All the complexities of English Insurance were matched by the problems on the US side but there there are so many options it becomes difficult to grasp what you need. I'm convinced we are doubly covered in some areas and not at all in others. I can understand why folk end up without insurance, it is just too complicated to comprehend.

Travel insurance we knew would be a problem from our initial trip. Many companies now sell an annual policy but restrict the length of an individual trip. In our case our normal policy limits us to 65 days. I now understand this is generous and it is 31 days with most. I had naively thought that increasing the length of the trip would just be an increase in premium but no. This took some time to solve but eventually we found a single trip policy to cover a whole year with an endorsement which allowed us to return home four times in the year.

Medical insurance was normally covered by a private policy we had. On advising them I was going abroad for a year they increased the premium to over 4000 a year EACH. Given that our travel policy also covered medical care at 250 we figured they weren't covering the same thing. Further investigation revealed our existing policy would still provide some cover and that lapsing it would cause problems with future care for existing ailments so we chose to retain it and take the travel insurance. Thus we are doubly covered (or probably not covered at all).

Whilst it may seem attractive to talk to a broker for all this I suspect that they are like all professionals we have encountered. What we are doing is too far out of the box for them and they end up guessing. Good advice has proved very hard to find. If you find someone (or several someones) who seem to grasp the problem then get their names and hang on to them.

The Garden

Finding a gardener is another of those tasks which is very difficult to do. This is particularly true if you have a nice garden with good plants as we have. We eventually found a lady who was happy to provide the gardening skill but was worried about our long high beech hedge and mature trees. However our neighbour agreed to trim our hedge (a copper beech) and the tenant was happy to mow the lawn so we feel we have it covered.

Rather more difficult were our two fishponds (both of a significant size) One had about 10 large Koi carp, pretty and quite old but not particularly valuable. We had bought them as 3-4" fish for a few pounds and over the years they had grown. The second pond had a couple of dozen baby koi, goldfish, rudd and orfe. But it was primarily used for growing lilies and marginals. Because of their young family the tenants had asked if we would empty the ponds and mindful of how we would feel in their shoes we had agreed.
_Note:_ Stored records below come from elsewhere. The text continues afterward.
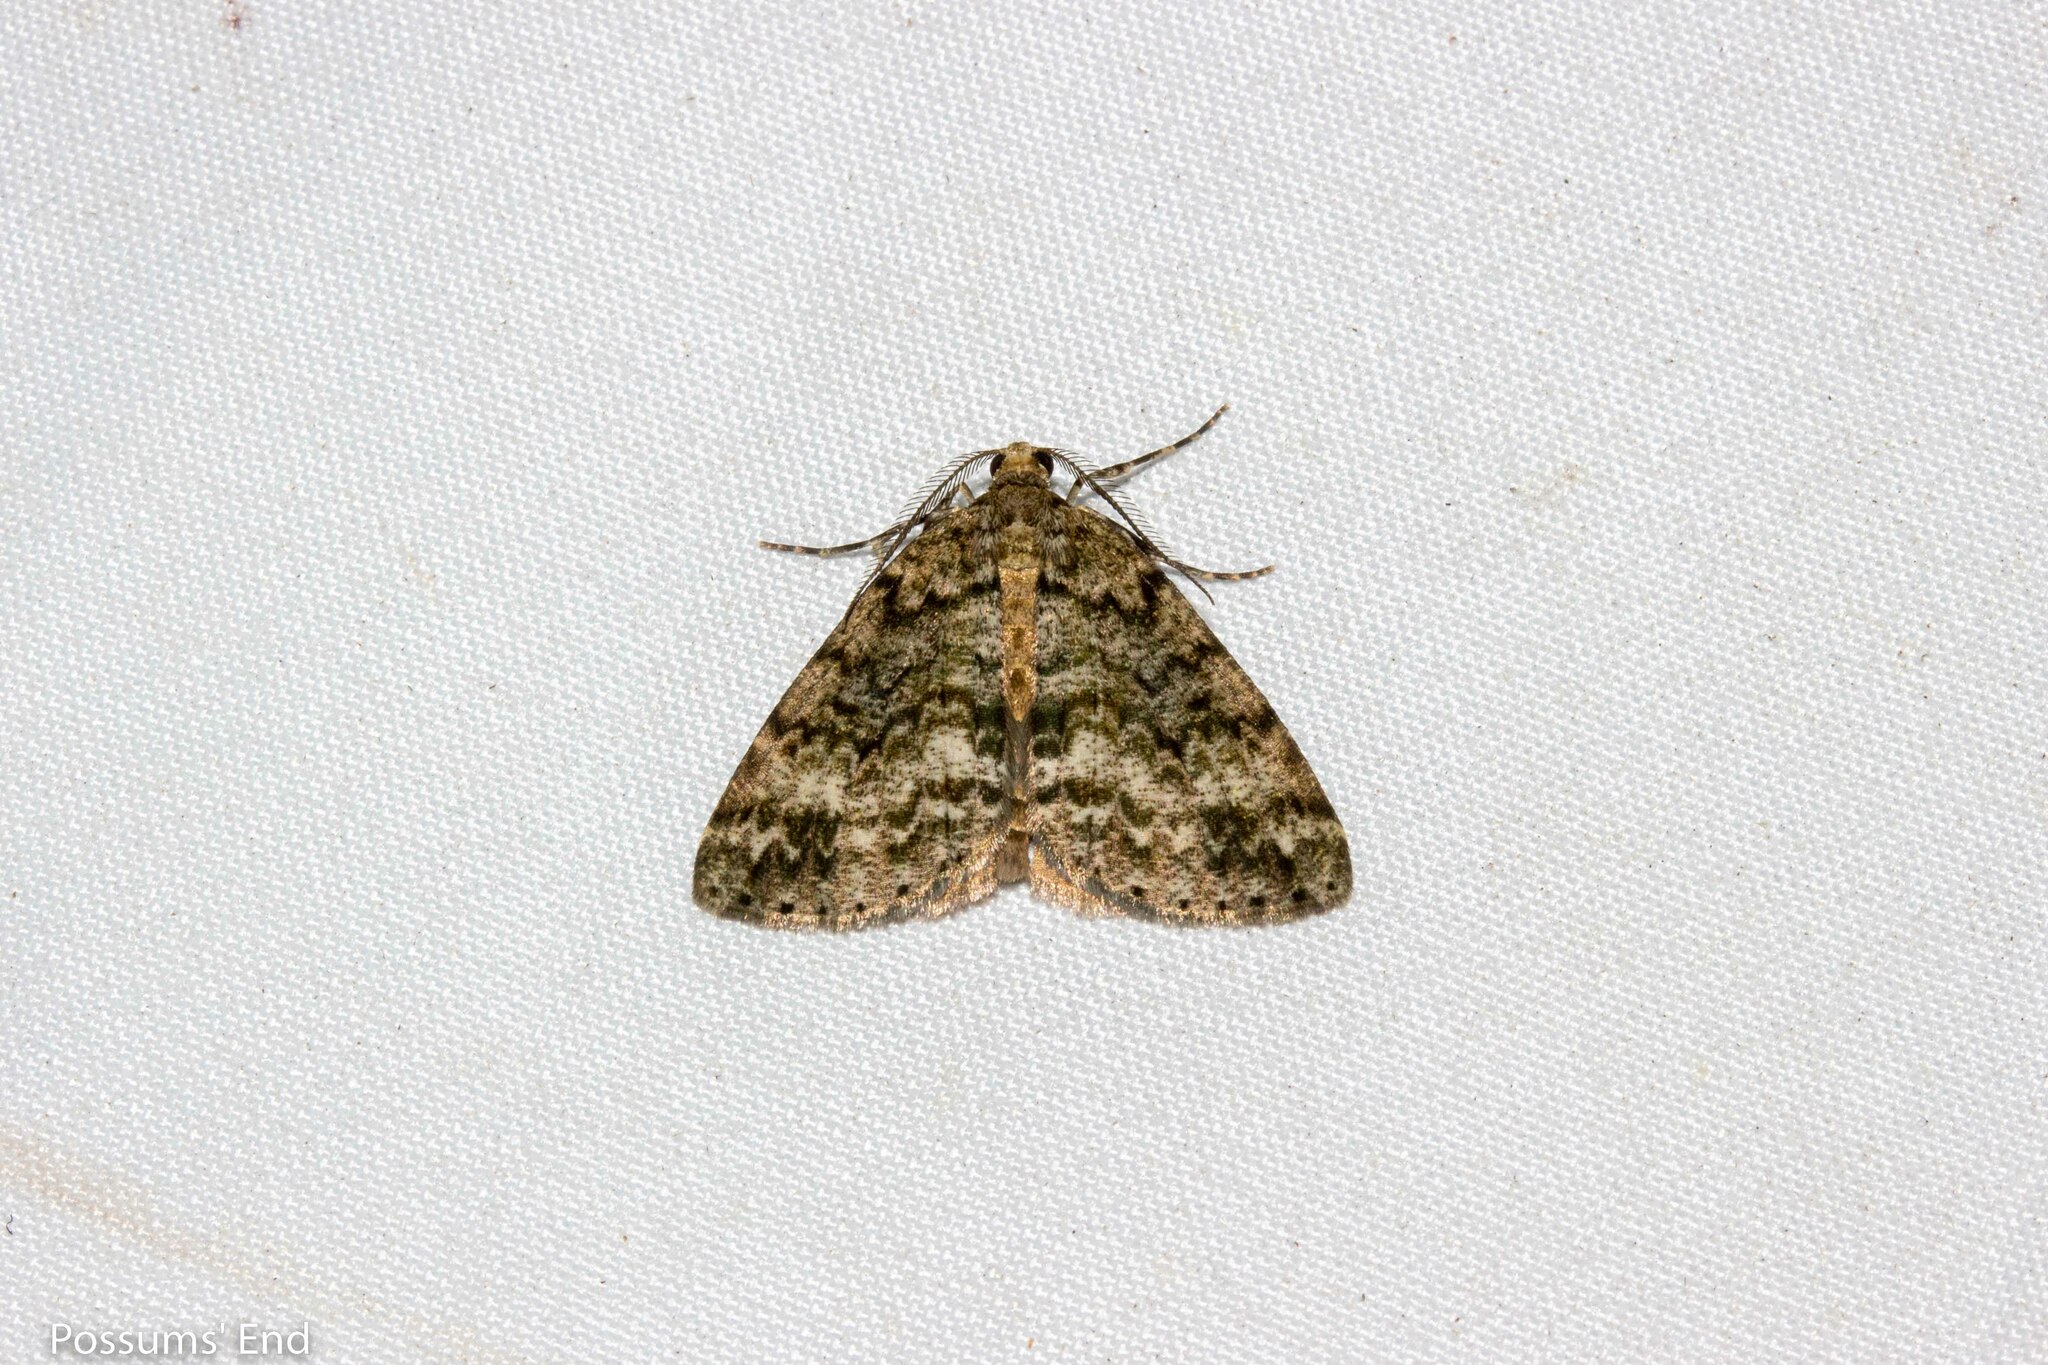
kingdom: Animalia
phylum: Arthropoda
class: Insecta
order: Lepidoptera
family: Geometridae
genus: Pseudocoremia
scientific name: Pseudocoremia lactiflua
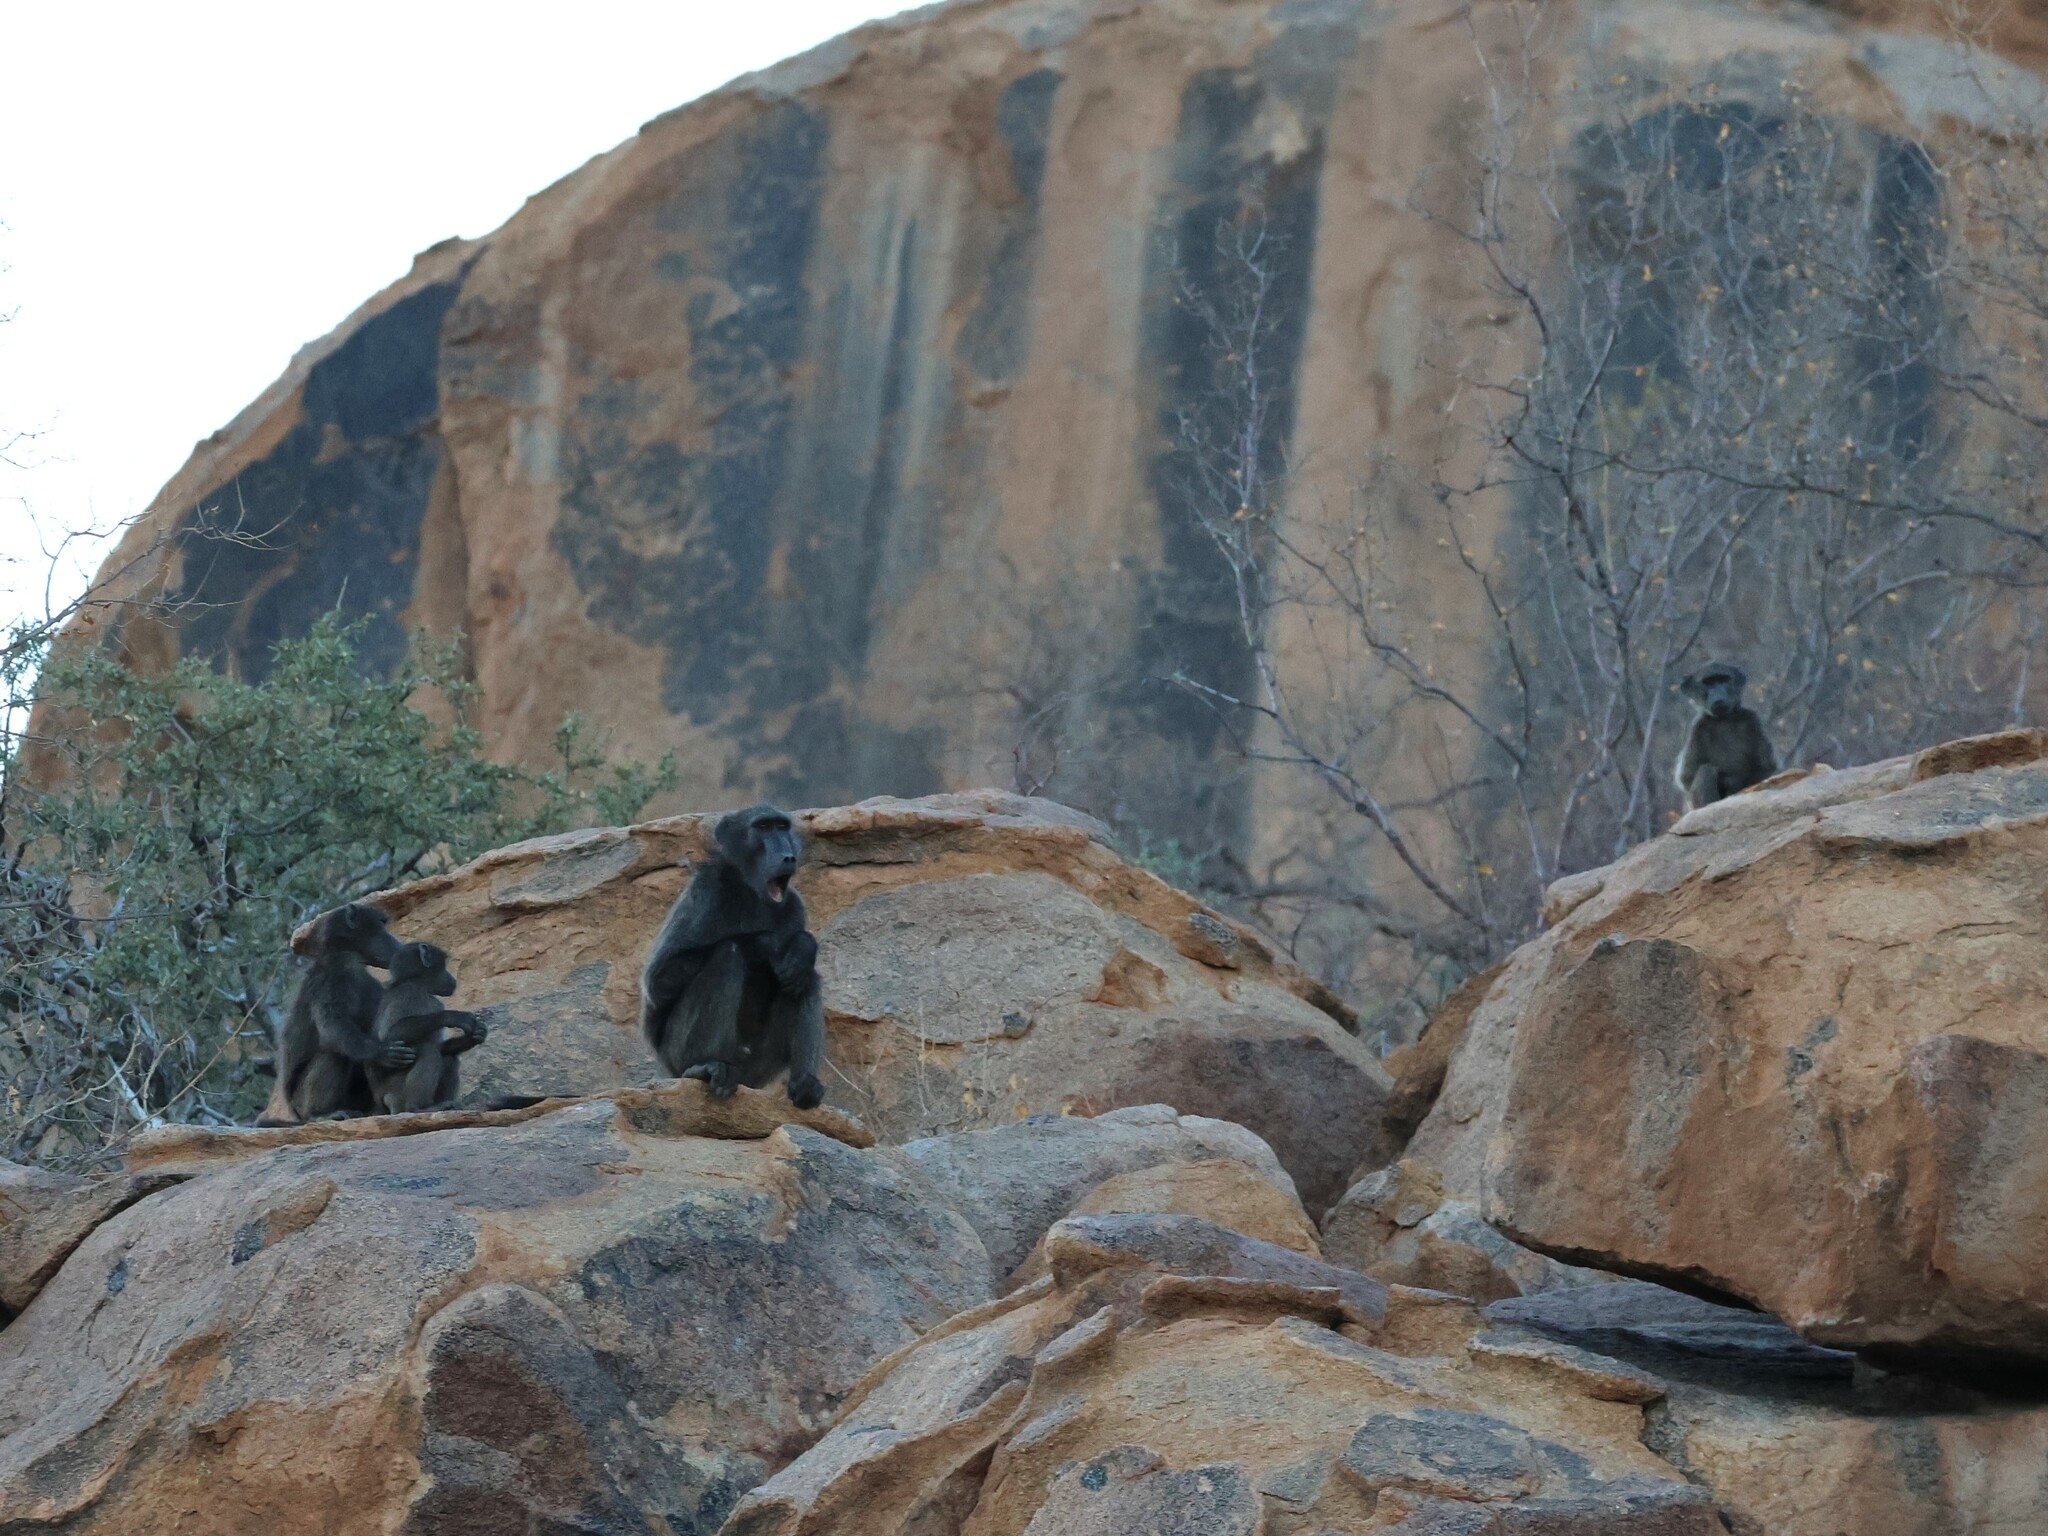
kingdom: Animalia
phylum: Chordata
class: Mammalia
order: Primates
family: Cercopithecidae
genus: Papio
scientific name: Papio ursinus
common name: Chacma baboon
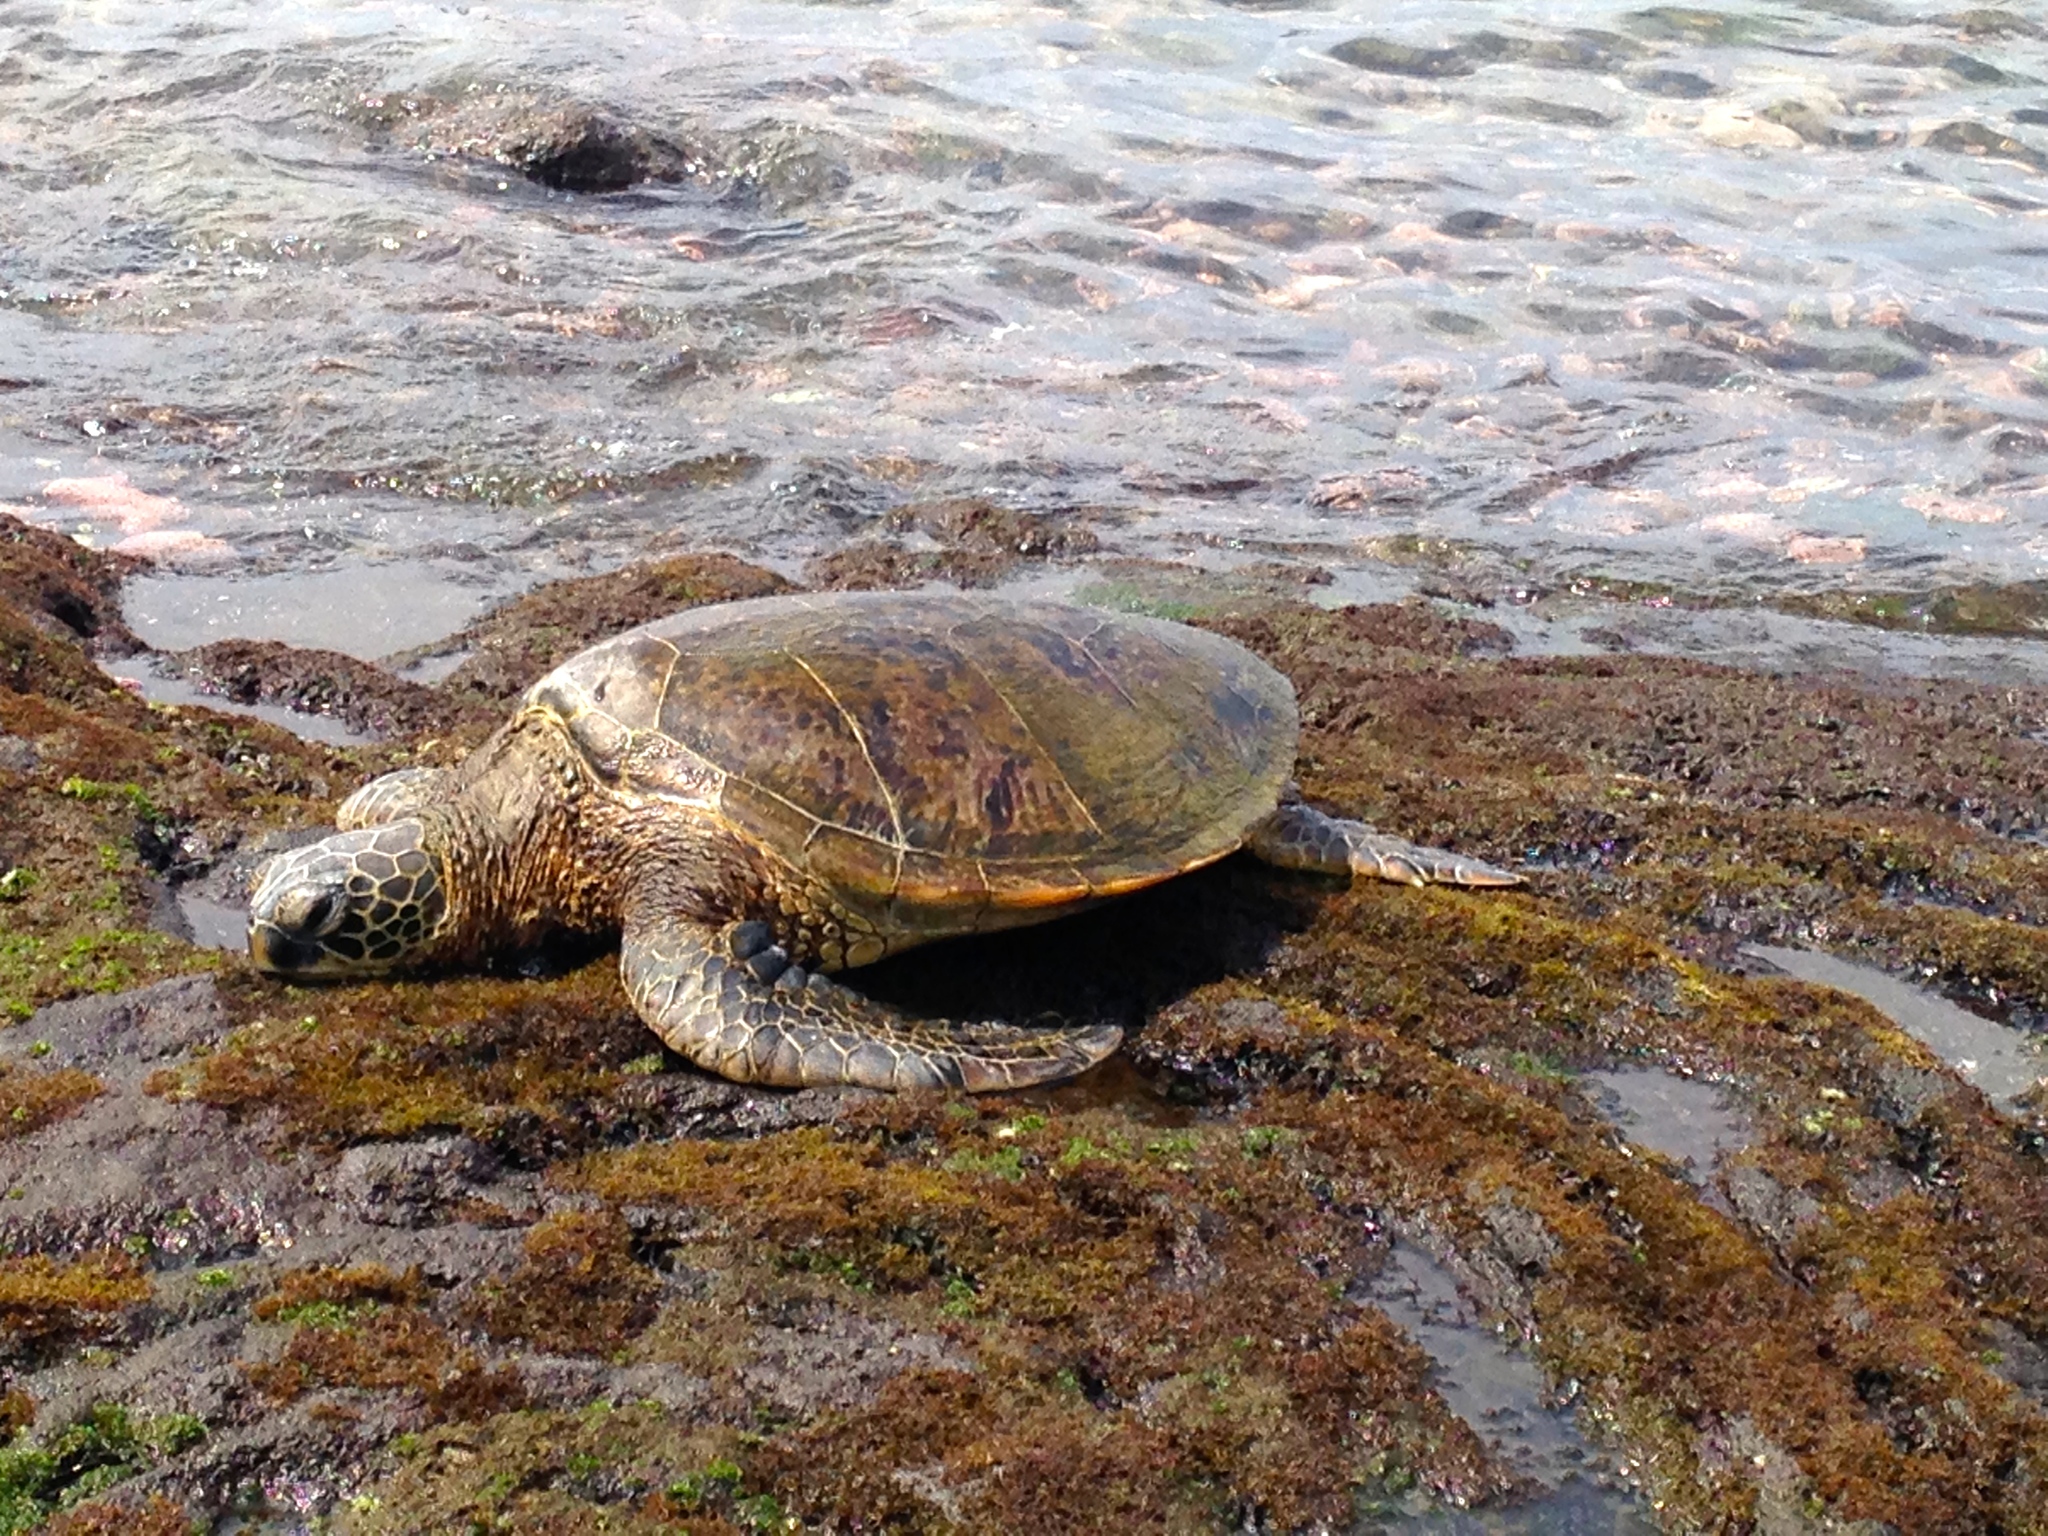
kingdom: Animalia
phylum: Chordata
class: Testudines
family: Cheloniidae
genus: Chelonia
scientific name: Chelonia mydas
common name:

Disposing of the small fish was no problem but the larger ones were more difficult. We had a couple of offers from our local herons which we declined. Eventually they went to a retired landscape gardener who had got tired of losing small fish to the herons and wanted something which would fight back. March is the wrong time of year to move fish but we had no choice. All the plants went to our agent who has put them in a paddling pool pending the gardener lady splitting, repotting and finding homes for them. One of my friends had the pumps and filter so that his ponds could cope with the increased quantity of fish.

We then emptied the ponds which involved the construction of a drainage system and took almost a day just to empty the water (and two more for the sludge and catching the tench). Finally we took out the liners and stored them in the dark to reduce the deterioration. The tenants were happy with that and we did not fill them in (they are over four feet deep in places). I'm sure the kids will have fun, I just hope the sides don't collapse on them. I suppose they are safer without the water but I'm not 100% convinced. The tenants' youngest daughter was quite disappointed that we had taken her fish away.